I recently passed my test and was wondering if I need to exchange my uk license for a Spanish one. Getting a little bit confused by posts on this forum. Thanks


----------



## VFR (Dec 23, 2009)

VPN said:


> I recently passed my test and was wondering if I need to exchange my uk license for a Spanish one. Getting a little bit confused by posts on this forum. Thanks


No


----------



## Stravinsky (Aug 12, 2007)

VPN said:


> I recently passed my test and was wondering if I need to exchange my uk license for a Spanish one. Getting a little bit confused by posts on this forum. Thanks


Are you saying you passed your test in the UK and then moved here? Just wondered because provisional UK licences are not valid in Spain.

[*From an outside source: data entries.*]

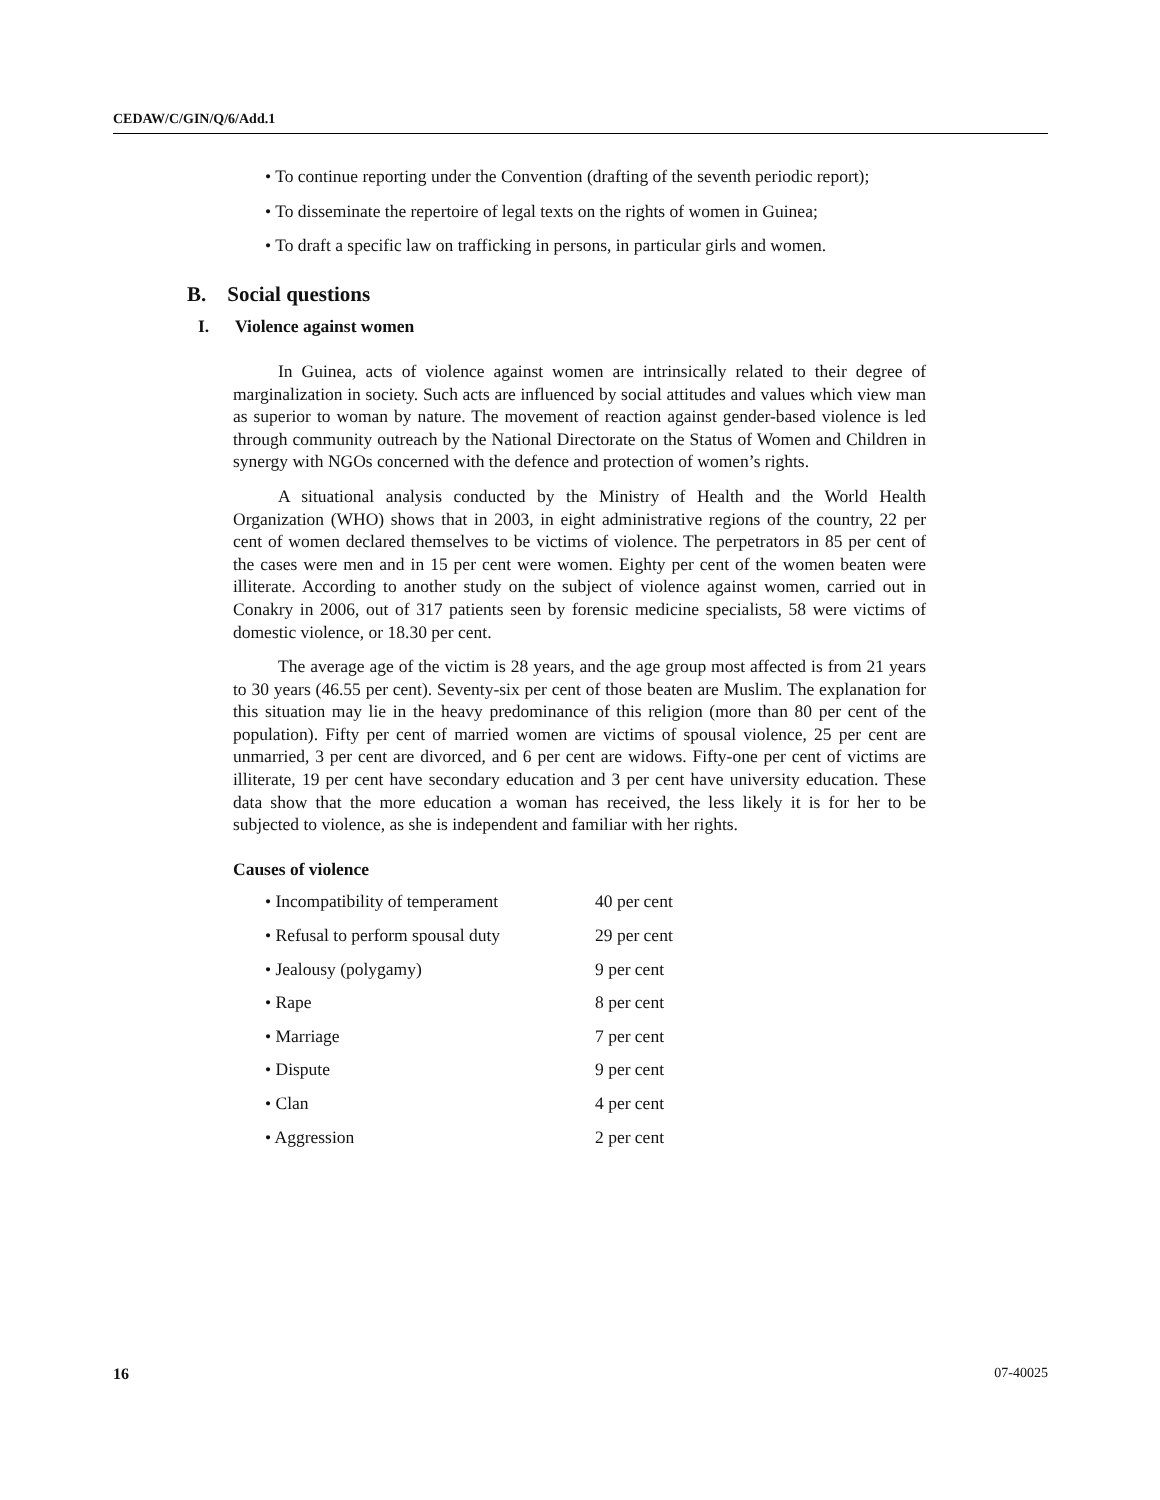CEDAW/C/GIN/Q/6/Add.1
• To continue reporting under the Convention (drafting of the seventh periodic report);
• To disseminate the repertoire of legal texts on the rights of women in Guinea;
• To draft a specific law on trafficking in persons, in particular girls and women.
B. Social questions
I. Violence against women
In Guinea, acts of violence against women are intrinsically related to their degree of marginalization in society. Such acts are influenced by social attitudes and values which view man as superior to woman by nature. The movement of reaction against gender-based violence is led through community outreach by the National Directorate on the Status of Women and Children in synergy with NGOs concerned with the defence and protection of women’s rights.
A situational analysis conducted by the Ministry of Health and the World Health Organization (WHO) shows that in 2003, in eight administrative regions of the country, 22 per cent of women declared themselves to be victims of violence. The perpetrators in 85 per cent of the cases were men and in 15 per cent were women. Eighty per cent of the women beaten were illiterate. According to another study on the subject of violence against women, carried out in Conakry in 2006, out of 317 patients seen by forensic medicine specialists, 58 were victims of domestic violence, or 18.30 per cent.
The average age of the victim is 28 years, and the age group most affected is from 21 years to 30 years (46.55 per cent). Seventy-six per cent of those beaten are Muslim. The explanation for this situation may lie in the heavy predominance of this religion (more than 80 per cent of the population). Fifty per cent of married women are victims of spousal violence, 25 per cent are unmarried, 3 per cent are divorced, and 6 per cent are widows. Fifty-one per cent of victims are illiterate, 19 per cent have secondary education and 3 per cent have university education. These data show that the more education a woman has received, the less likely it is for her to be subjected to violence, as she is independent and familiar with her rights.
Causes of violence
| • Incompatibility of temperament | 40 per cent |
| • Refusal to perform spousal duty | 29 per cent |
| • Jealousy (polygamy) | 9 per cent |
| • Rape | 8 per cent |
| • Marriage | 7 per cent |
| • Dispute | 9 per cent |
| • Clan | 4 per cent |
| • Aggression | 2 per cent |
16 07-40025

A current UK photo licence is perfectly acceptable to use in Spain, but at the end of its 10 year validity when the photo needs replacing, you will be unable to renew it in the UK if you are no longer a resident there so you would have to swap to a Spanish one. The fact that the licence, during that time, shows an incorrect address is an accepted fact by the DVLA.

If you lose your UK licence in Spain then you will have to apply for a Spanish one (legally) as you will not be able to apply for a new one in the UK as a non resident. In that situation you can get a certificate of entitlement from DVLA to give to Trafico


----------



## VPN (Nov 9, 2012)

I passed my test in uk and have the uk driving licence which is valid for ten years. So I don't need to swap until its validity ends?


----------



## Stravinsky (Aug 12, 2007)

VPN said:


> I passed my test in uk and have the uk driving licence which is valid for ten years. So I don't need to swap until its validity ends?


Thats certainly correct as things stand at the moment, yes. Its an inter country agreement. It's always worth keeping an eye on the forums though to see if things change in the long term 

You should in reality do a "medical" to get a certificate to go with the licence though. Its just a couple of questions and a reaction test normally, and it depends on how old you are as to how often in needs doing.


----------



## VPN (Nov 9, 2012)

Thanks for your help. I'll keep an eye out in case anything changes. I'll look into getting a medical


----------